TO DO: Return each of the records below verbatim, omitting the pictures.
━━ GIVEN RECORDS ━━
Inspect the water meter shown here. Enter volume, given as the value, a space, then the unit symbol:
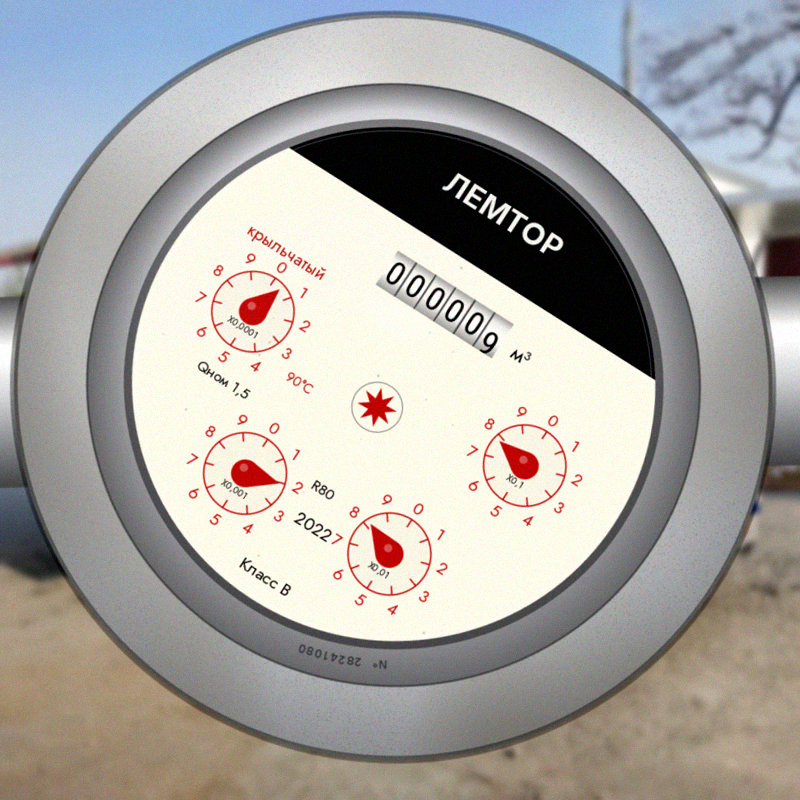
8.7820 m³
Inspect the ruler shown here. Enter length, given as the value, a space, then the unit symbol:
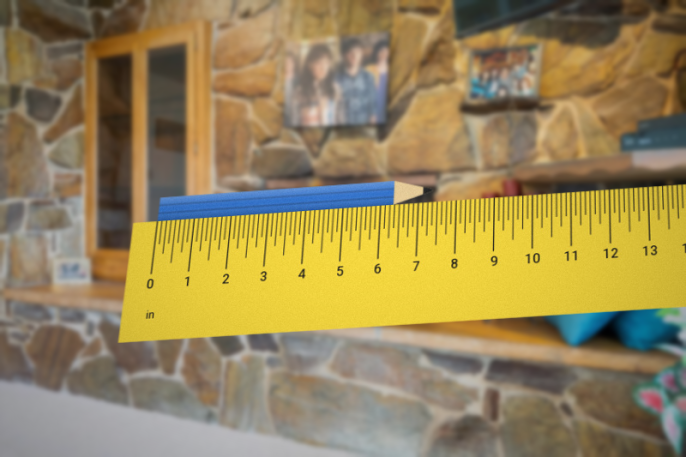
7.375 in
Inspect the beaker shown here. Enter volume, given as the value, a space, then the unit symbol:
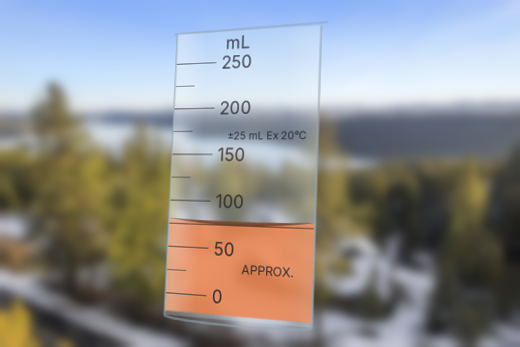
75 mL
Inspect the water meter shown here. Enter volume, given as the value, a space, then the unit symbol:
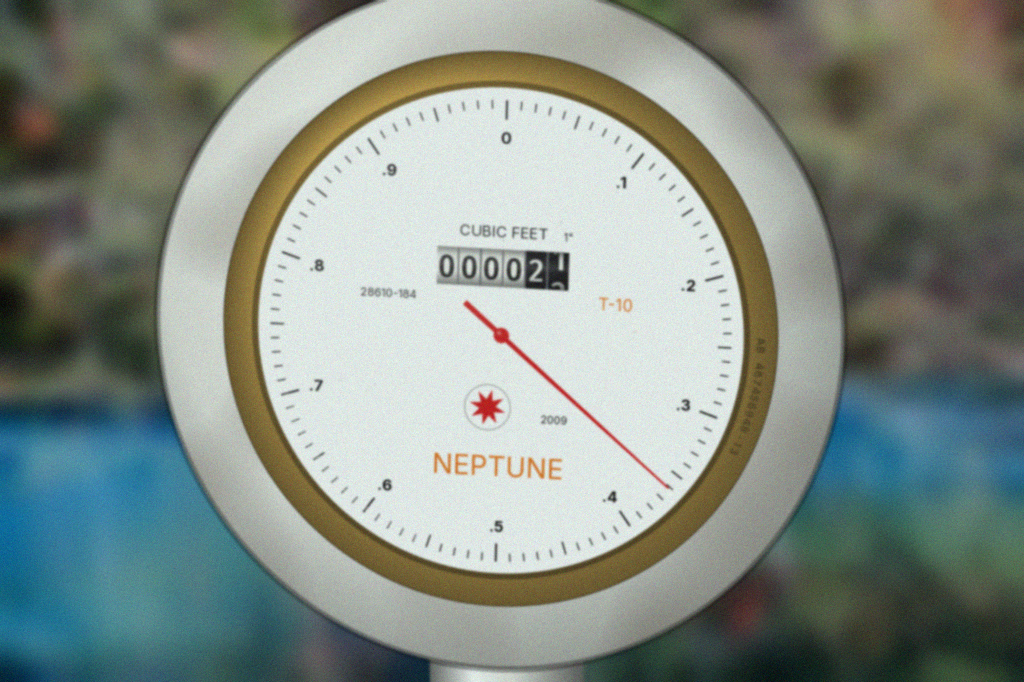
21.36 ft³
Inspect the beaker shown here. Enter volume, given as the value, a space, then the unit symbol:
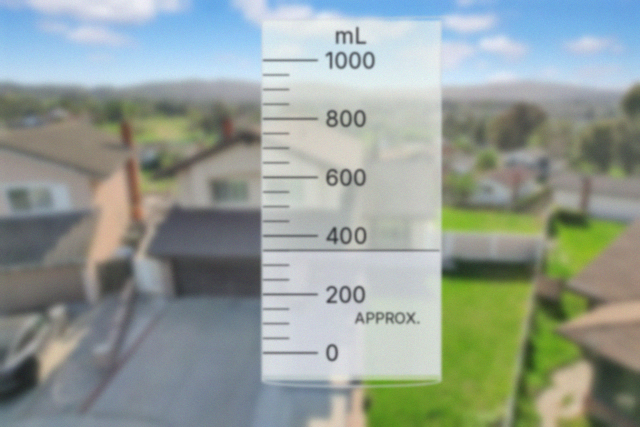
350 mL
━━━
ANSWER BELOW:
Inspect the water meter shown here. Enter volume, given as the value, a space, then the unit symbol:
8.7820 m³
Inspect the ruler shown here. Enter length, given as the value, a space, then the unit symbol:
7.375 in
Inspect the beaker shown here. Enter volume, given as the value, a space, then the unit symbol:
75 mL
Inspect the water meter shown here. Enter volume, given as the value, a space, then the unit symbol:
21.36 ft³
Inspect the beaker shown here. Enter volume, given as the value, a space, then the unit symbol:
350 mL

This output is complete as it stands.